Receive payments for exports

Receiving prompt payment for your exported goods is key to maintaining positive cash flow for your business. Your international buyer, on the other hand, is more interested in receiving the right goods on time and delaying payment for as long as possible. To keep both parties satisfied, the terms of payment should be agreed in advance.

The main methods of payment for international transactions include:

  • Payment in advance
  • Letters of credit - confirmed and unconfirmed
  • Documentary collections - against payment/against acceptance
  • Consignment
  • Open account

Payment in advance

This is the least risky payment method for exporters, but can sometimes prove too expensive and risky for international buyers. Be wary of insisting on payment in advance - if your competitors' payments terms are more attractive your potential buyer may go elsewhere. If, however, the products to be exported require specialised, lengthy or capital-intensive manufacturing then it is reasonable to ask for (at least) partial payment in advance.

Letters of credit

Letters of credit, issued by banks on behalf of buyers, are a popular and internationally recognised method of payment. They represent the bank's assurance to pay the exporter, provided the specified conditions are met, and act as security for both parties.

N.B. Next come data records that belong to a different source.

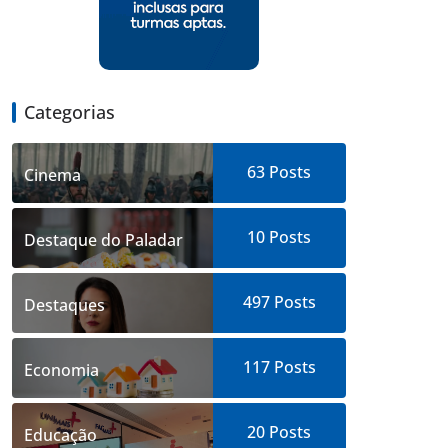
Categorias
63
Posts
Cinema
10
Posts
Destaque do Paladar
497
Posts
Destaques
117
Posts
Economia
20
Posts
Educação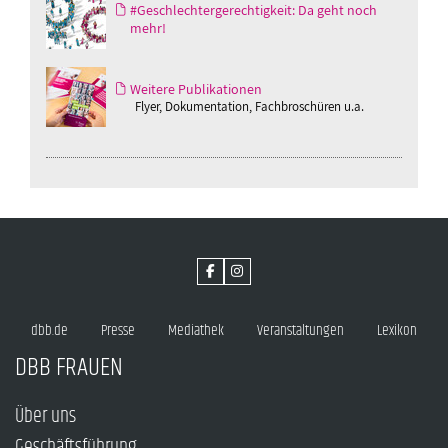
#Geschlechtergerechtigkeit: Da geht noch
mehr!
Weitere Publikationen
Flyer, Dokumentation, Fachbroschüren u.a.
dbb.de
Presse
Mediathek
Veranstaltungen
Lexikon
DBB FRAUEN
Über uns
Geschäftsführung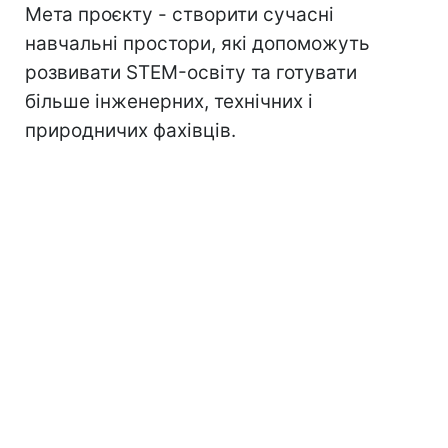
Мета проєкту - створити сучасні
навчальні простори, які допоможуть
розвивати STEM-освіту та готувати
більше інженерних, технічних і
природничих фахівців.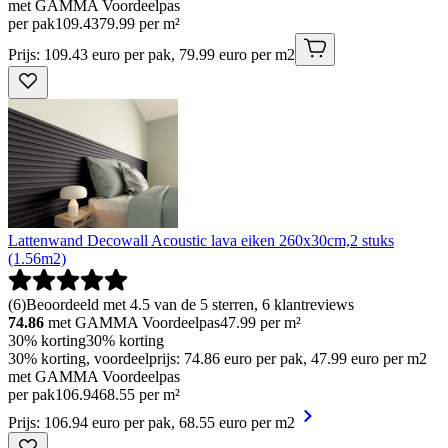
met GAMMA Voordeelpas
per pak
109
.
43
79.99 per m²
Prijs: 109.43 euro per pak, 79.99 euro per m2
Lattenwand Decowall Acoustic lava eiken 260x30cm,2 stuks
(1.56m2)
(
6
)
Beoordeeld met 4.5 van de 5 sterren, 6 klantreviews
74.86
met GAMMA Voordeelpas
47.99
per m²
30% korting
30% korting
30% korting, voordeelprijs: 74.86 euro per pak, 47.99 euro per m2
met GAMMA Voordeelpas
per pak
106
.
94
68.55 per m²
Prijs: 106.94 euro per pak, 68.55 euro per m2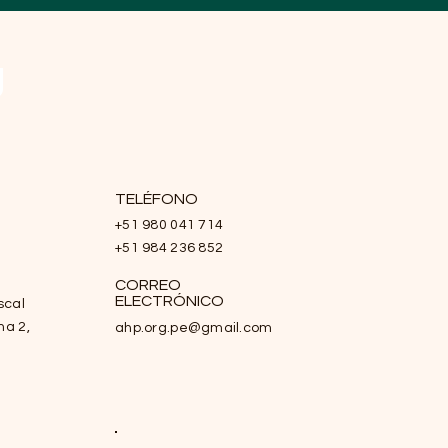
Ú
TELÉFONO
+51 980 041 714
+51 984 236 852
CORREO
ELECTRÓNICO
scal
na 2,
ahp.org.pe@gmail.com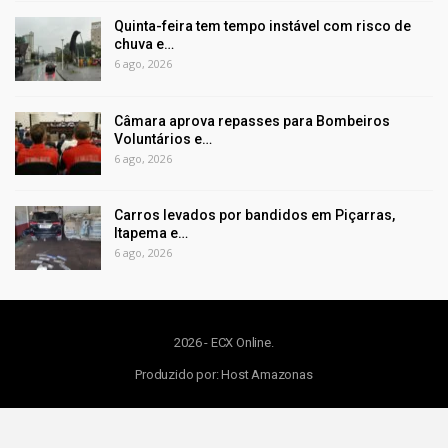
Quinta-feira tem tempo instável com risco de
chuva e…
6 ago, 2026
Câmara aprova repasses para Bombeiros
Voluntários e…
6 ago, 2026
Carros levados por bandidos em Piçarras,
Itapema e…
6 ago, 2026
2026 - ECX Online.
Produzido por:
Host Amazonas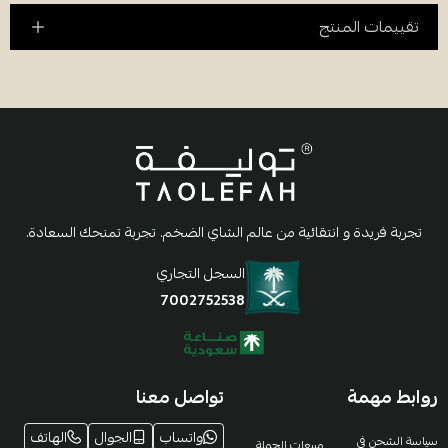
تقييمات المنتج
تجربة فريدة و انتقائية من عالم الشاي الضخم. تجربة تمنحك السعادة.
السجل التجاري
7002752538
روابط مهمة
تواصل معنا
واتساب
الجوال
الهاتف
سياسة الشحن في
مبيعات الجملة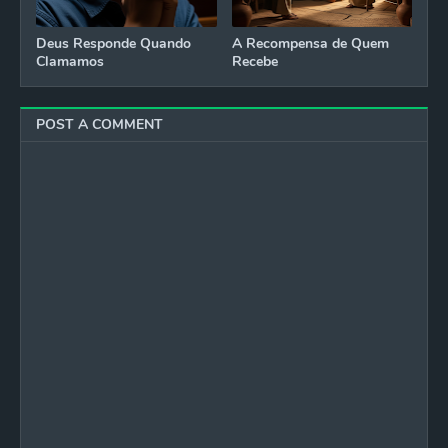
Deus Responde Quando
A Recompensa de Quem
Clamamos
Recebe
POST A COMMENT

Once the letter of credit has been drawn up, the importer instructs the bank to transfer payment to the exporter's bank. The exporter then dispatches the goods, and passes the invoice and shipping documents to the bank in order to receive payment. However note that unless the letter of credit is confirmed in UK, the exporter may have to wait some days and possibly weeks to receive payment from overseas which can have serious implications on cash flow.

The letter of credit ensures that:

  • Payment to the exporter will only be made after the terms of the agreement have been met
  • The documents, which have been reviewed by the bank's experienced staff, are strictly in accordance with the letter of credit
  • The exporter is assured of the importer's ability to pay and, as a result, a better price and more advantageous terms of payment may be offered

Documentary collection

A documentary collection involves the exporter issuing a bill of exchange to the importer. The buyer pays the agreed amount either on sight or on a specified date in the future in accordance with the terms of the bill of exchange. The exporter's bank, acting as an intermediary, transfers ownership of the goods to the importer by passing documents of title, usually the bill of lading.

This method of payment is riskier than using a letter of credit because a bank does not guarantee the bill of exchange. Also, if the buyer defaults on payment the exporter may have to pursue collection through the courts.


When goods are exported subject to consignment, the exporter only receives payment on completed sales. Any unsold items may be returned to the exporter, usually at their expense.

Clearly this method of payment poses a high risk to the exporter, as there is generally no way of predicting when (if ever) the goods will be sold and thus receiving payment.

Open account

Offering importers an open account means that the goods will be manufactured and delivered upon receipt of a purchase order. The exporter then normally raises an invoice to the buyer before or at the time goods are despatched with payment terms set at a number of days (e.g. 14, 30 or 60 days). If the invoice isn't available at the time the goods are despatched customs clearance may be a problem.

This method of payment is the most attractive to importers, but can be risky for exporters. Consider offering an open account if you've developed a relationship with the buyer, they are creditworthy and the export country is politically and economically stable. You must have absolute trust in that you will be paid.